▸ **WORK ORDER**
Carry on the proof below that a group of prime order is cyclic, picking up right after its last sentence.

▸ **TEXT SEGMENT**
==========

There is a list of propositions discussed so far in this site.
Main Body
1: Structured Description
Here is the rules of Structured Description.
Entities:
\(p\): \(\in \{\text{ the prime numbers }\}\)
\(G\): \(\in \{\text{ the } p \text{ -ordered groups }\}\)
//
Statements:
\(G \in \{\text{ the cyclic groups }\}\)
\(\land\)
\(\forall g \in G \setminus \{1\} (\langle g \rangle = G)\)
//
2: Proof
Whole Strategy: Step 1: take each \(g \in G \setminus \{1\}\) and see that \(\langle g \rangle = G\), by Lagrange's theorem.
Step 1:
Let \(g \in G \setminus \{1\}\) be any: there is such a \(g\), because \(2 \le \vert G \vert = p\).

==========

▸ **DATA**
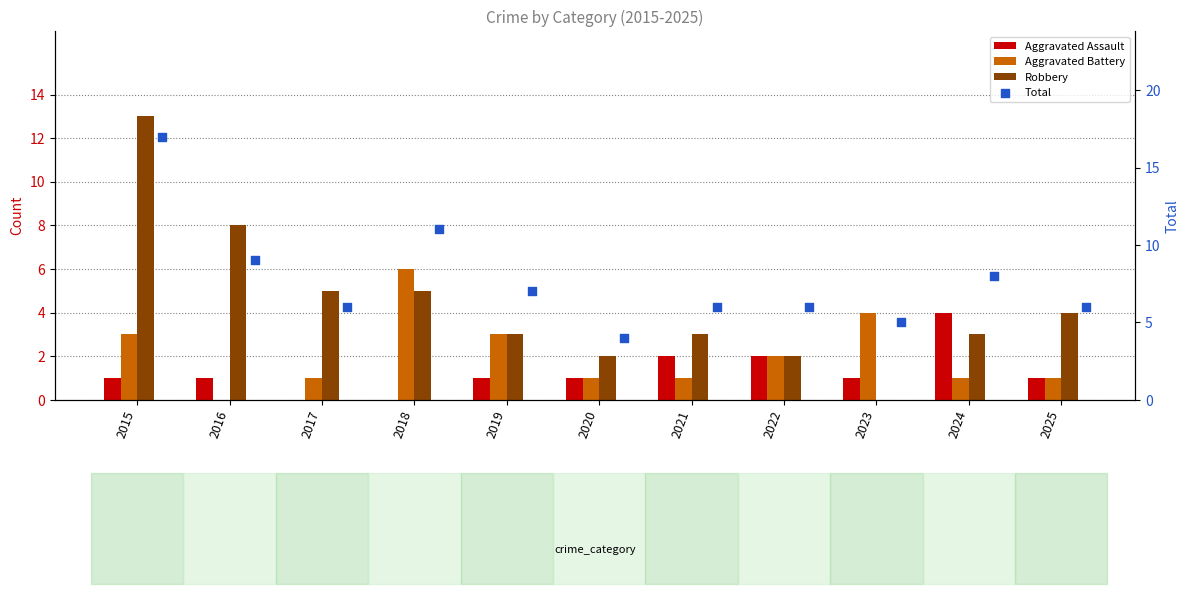

Which series has the widest spread of Y values?

Robbery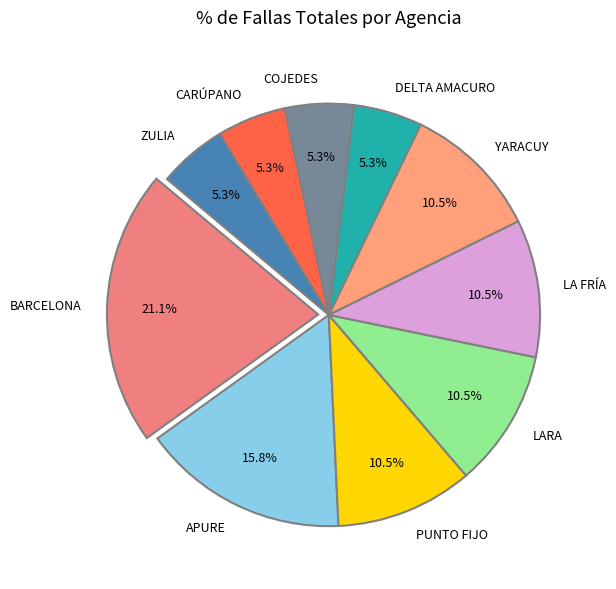

To the nearest percent, what portion does COJEDES represent?

5%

==========

▸ **TASK ANSWER**
\(\langle g \rangle\) is a subgroup of \(G\), and by Lagrange's theorem, \(\vert \langle g \rangle \vert = p \text{ or } 1\). But it cannot be \(1\), because that would mean \(g = 1\). So, \(\vert \langle g \rangle \vert = p\).
So, \(\langle g \rangle = G\), which means that \(G\) is cyclic.
As \(g\) is arbitrary, each element of \(G\) except \(1\) generates \(G\).